_EXERCISE:_ Can you set out the lines as a numbered list, from the line containing "Check: Digital caliper" through the line containing "Measurement: 106.90 mm", with any blank lines left out?

_EXTRACTED MATERIAL:_
<<<<

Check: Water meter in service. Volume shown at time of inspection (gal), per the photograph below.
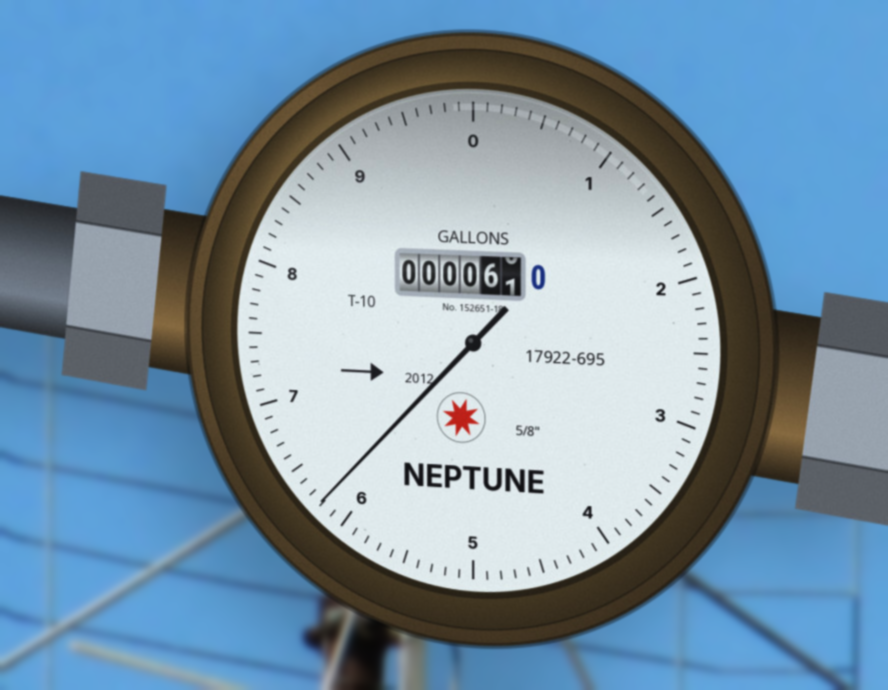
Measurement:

>>>>
<<<<

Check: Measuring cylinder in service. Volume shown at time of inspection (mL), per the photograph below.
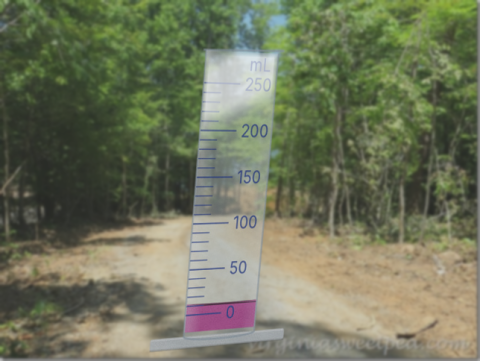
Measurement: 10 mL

>>>>
<<<<

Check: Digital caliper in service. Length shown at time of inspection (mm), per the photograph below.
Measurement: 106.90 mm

>>>>

_SOLUTION TO THE PROBLEM:_
1. Check: Digital caliper in service. Length shown at time of inspection (mm), per the photograph below.
2. Measurement: 106.90 mm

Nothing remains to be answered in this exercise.